The NHS must “reform or die” to undo the damage done to it by 14 years of Tory government, Keir Starmer will declare today.
He will issue the stark warning as a damning new report reveals how a combination of austerity and a “disastrous” shake-up introduced by the Conservatives more than a decade ago has left the health service in a “critical condition”.
The probe, by independent peer and surgeon Lord Darzi, says the health of the nation has deteriorated in the last 15 years, with more people living with multiple conditions such as diabetes and high blood pressure.
NHS waiting lists have “ballooned”, while treatment for conditions such as cancer and heart disease is worse in the UK than in other wealthy countries.
And it calls for more patients to be treated in their local communities rather than on hospital wards.

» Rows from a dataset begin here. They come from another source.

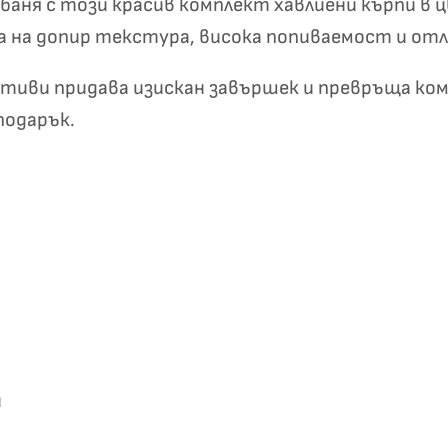
аня с този красив комплект хавлиени кърпи в 
✦
✦
на на допир текстура, висока попиваемост и от
иви придава изискан завършек и превръща комп
Хавлиени кърпи – Комплект 2 части – 100% памук
подарък.
0 €
19,00 €
Бяло и
Светлосиво и
Екрю и Бежово
Пепел от Р
бесносиньо
Антрацит
и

Much of the blame for the crisis is laid at the door of the Health and Social Care Act, which was brought in by the Tory-led coalition government in 2012 and led to major changes in the way the NHS is run.
In a speech coinciding with the publication of Lord Darzi’s speech, the PM will say that people are dying unnecessarily because of the NHS’s deep-rooted problems.
He will declare that only the “biggest reimagining of our NHS since its birth” will preserve it for the future.
“Take the waiting times in A&E – that’s not just a source of fear and anxiety, it’s leading to avoidable deaths,” Starmer will say.
“People’s loved ones who could have been saved. Doctors and nurses whose whole vocation is to save them – hampered from doing so. It’s devastating.”
He will say the NHS is now “at a fork in the road” and that the decisions the government needs to take now will determine whether or not it survives into the future.
Starmer will say: “What we need is the courage to deliver long-term reform – major surgery not sticking plaster solutions.
“The NHS is at a fork in the road, and we have a choice about how it should meet these rising demands.
“Raise taxes on working people to meet the ever-higher costs of aging population – or reform to secure its future.
“We know working people can’t afford to pay more, so it’s reform or die.”
Lord Darzi said: “Although I have worked in the NHS for more than 30 years, I have been shocked by what I have found during this investigation – not just in the health service but in the state of the nation’s health.
“We want to deliver high quality care for all but far too many people are waiting for too long and in too many clinical areas, quality of care has gone backwards.”
He added: “In the last 15 years, the NHS was hit by three shocks – austerity and starvation of investment, confusion caused by top-down reorganisation, and then the pandemic which came with resilience at an all-time low. Two out of three of those shocks were choices made in Westminster.
“It took more than a decade for the NHS to fall into disrepair so it’s going to take time to fix it. But we in the NHS have turned things around before, and I’m confident we will do it again.”
Shadow health secretary Victoria Atkins said: “The Labour government will be judged on its actions.
“It has stopped new hospitals from being built, scrapped our social care reforms and taken money from pensioners to fund unsustainable pay rises with no gains in productivity. They need to move from rhetoric to action.”